Boot isn’t the only conservative throwing a tantrum. His colleague George Will, whom I grew up reading on a weekly basis, said he hopes the GOP is defeated in November. He made this view known last month:
Amid the carnage of Republican misrule in Washington, there is this glimmer of good news: The family-shredding policy along the southern border, the most telegenic recent example of misrule, clarified something. Occurring less than 140 days before elections that can reshape Congress, the policy has given independents and temperate Republicans — these are probably expanding and contracting cohorts, respectively — fresh if redundant evidence for the principle by which they should vote.
The principle: The congressional Republican caucuses must be substantially reduced. So substantially that their remnants, reduced to minorities, will be stripped of the Constitution’s Article I powers that they have been too invertebrate to use against the current wielder of Article II powers.

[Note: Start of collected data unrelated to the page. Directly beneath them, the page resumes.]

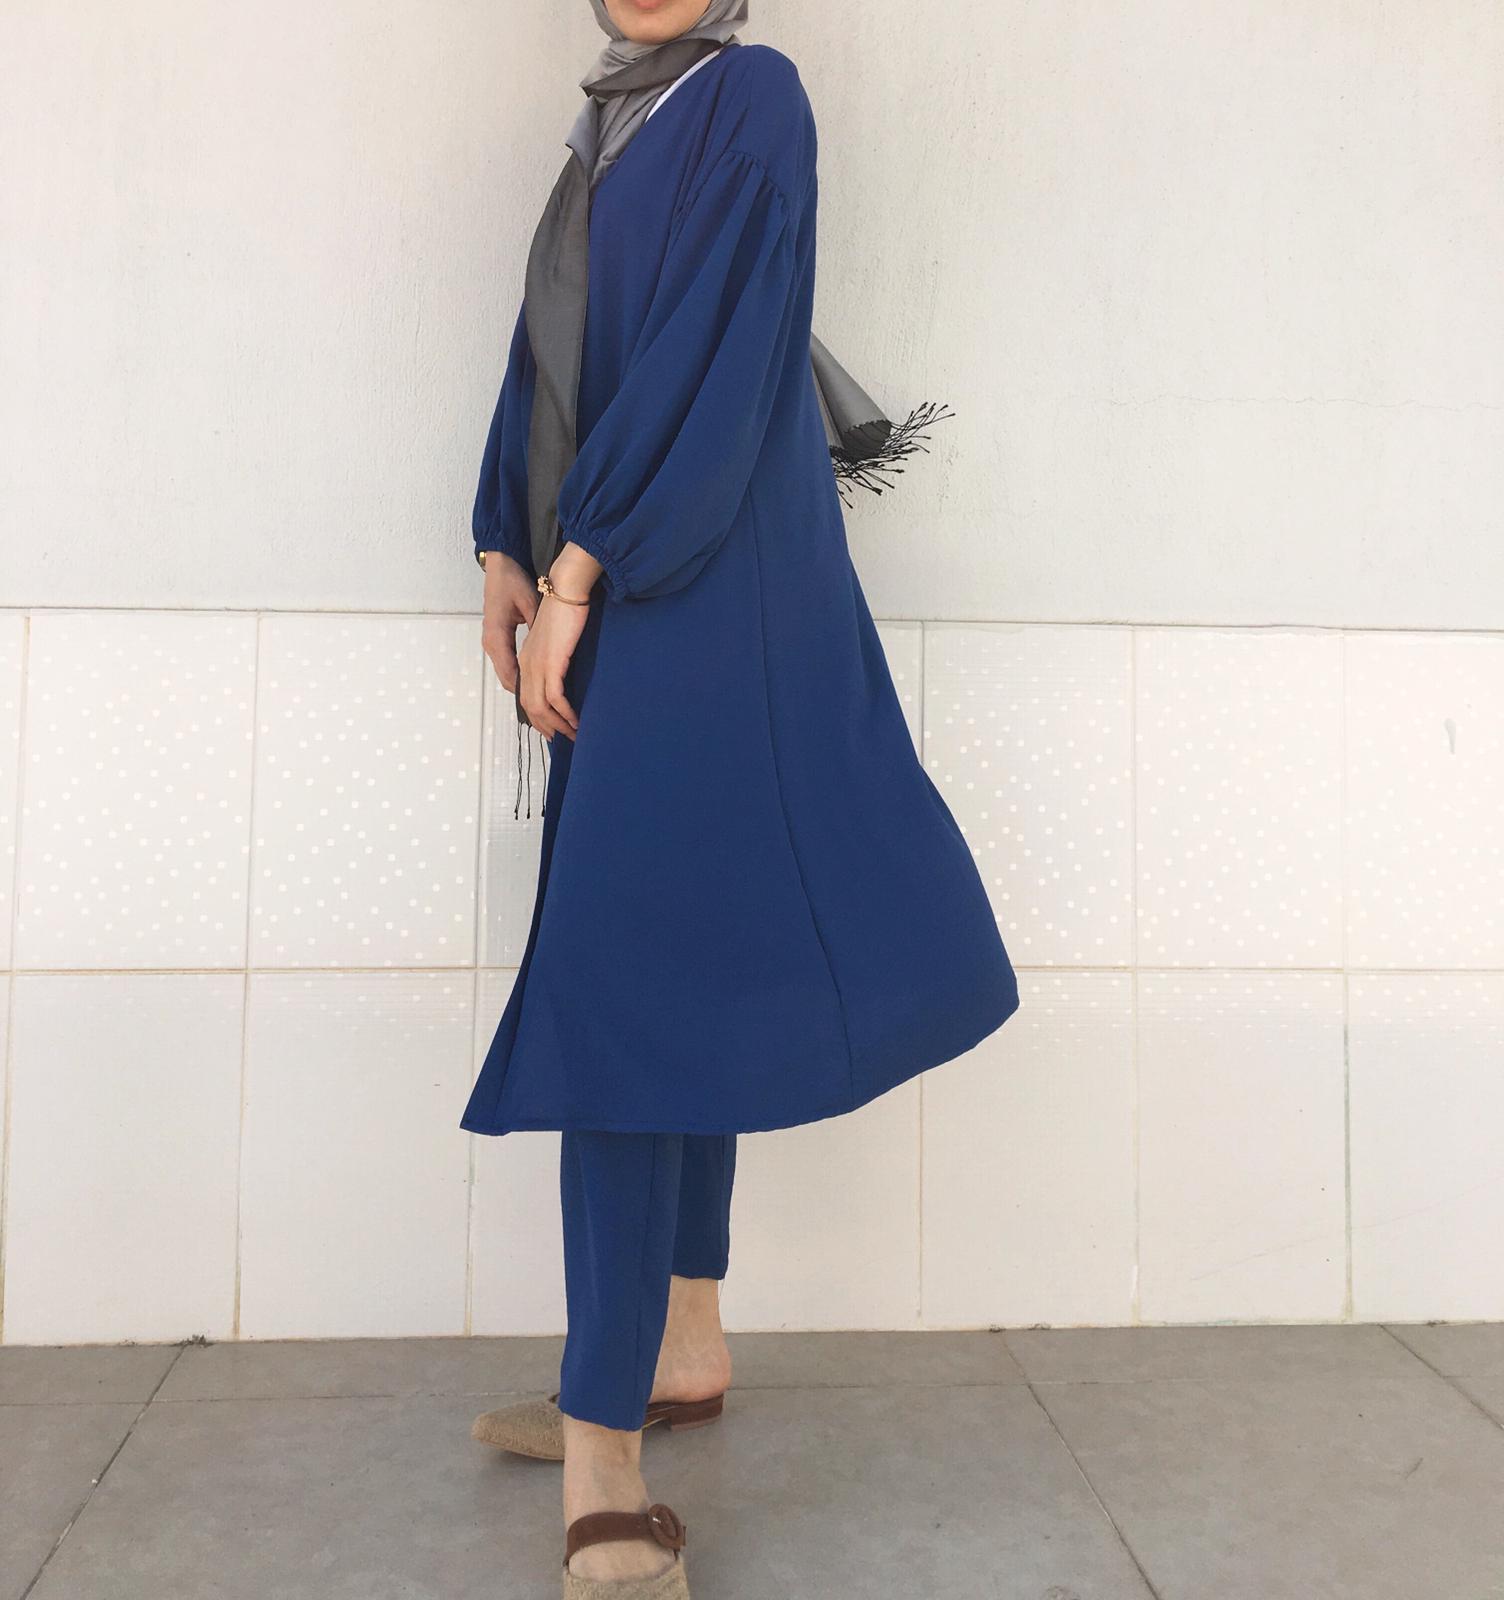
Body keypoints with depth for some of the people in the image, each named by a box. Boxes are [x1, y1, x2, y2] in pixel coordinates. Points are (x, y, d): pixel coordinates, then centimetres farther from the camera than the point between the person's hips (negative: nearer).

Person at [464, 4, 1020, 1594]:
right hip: (607, 589, 8)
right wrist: (506, 549, 6)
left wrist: (579, 569, -16)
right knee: (665, 965, 8)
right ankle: (685, 1351, 20)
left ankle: (606, 1466, -11)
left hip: (701, 593, -8)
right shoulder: (609, 134, 24)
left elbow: (711, 346, -13)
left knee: (619, 965, -17)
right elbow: (545, 355, 19)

They will then have leisure time to wonder why they worked so hard to achieve membership in a legislature whose unexercised muscles have atrophied because of people like them.
[…]
In today’s GOP, which is the president’s plaything, he is the mainstream. So, to vote against his party’s cowering congressional caucuses is to affirm the nation’s honor while quarantining him. A Democratic-controlled Congress would be a basket of deplorables, but there would be enough Republicans to gum up the Senate’s machinery, keeping the institution as peripheral as it has been under their control and asphyxiating mischief from a Democratic House. And to those who say, “But the judges, the judges!” the answer is: Article III institutions are not more important than those of Articles I and II combined.
It makes one think if they’re even looking at the economic indicators. The booming economy, plus, yes, the judges, is ample reason for any Republican to turn out and vote this year. Judges, as it so happens, was a key part in boosting GOP turnout in 2016 when the Scalia vacancy was up for grabs to whoever would succeed Obama. We won. A solid conservative in Neil Gorsuch has filled it. Anti-Trump hysteria is bad, but it’s intolerable when we have those who claim to be on our side say the GOP should be defeated in November because of anti-Trump sentiment. Also, I’d rather chug bleach than entertain such a silly debate about returning to the days when Obama was in the Oval Office. Also, we tried destroying villages to save them in Vietnam. It didn’t work out over there, and it sure won’t be a clean slate moment for the GOP.
Look beyond Trump’s rhetoric, his policies are sensible and mainstream. Yes, even his immigration policy, which is merely enforcing federal immigration law, is sensible. I will have no issue voting Republican in 2018, and look forward to voting for Trump again in 2020. And I think a lot of Republicans feel the same way. Those who still want to whine like losers can do so; it’s a free country. But their cries will be drowned out by a vibrant and re-energized economy thanks to Donald J. Trump.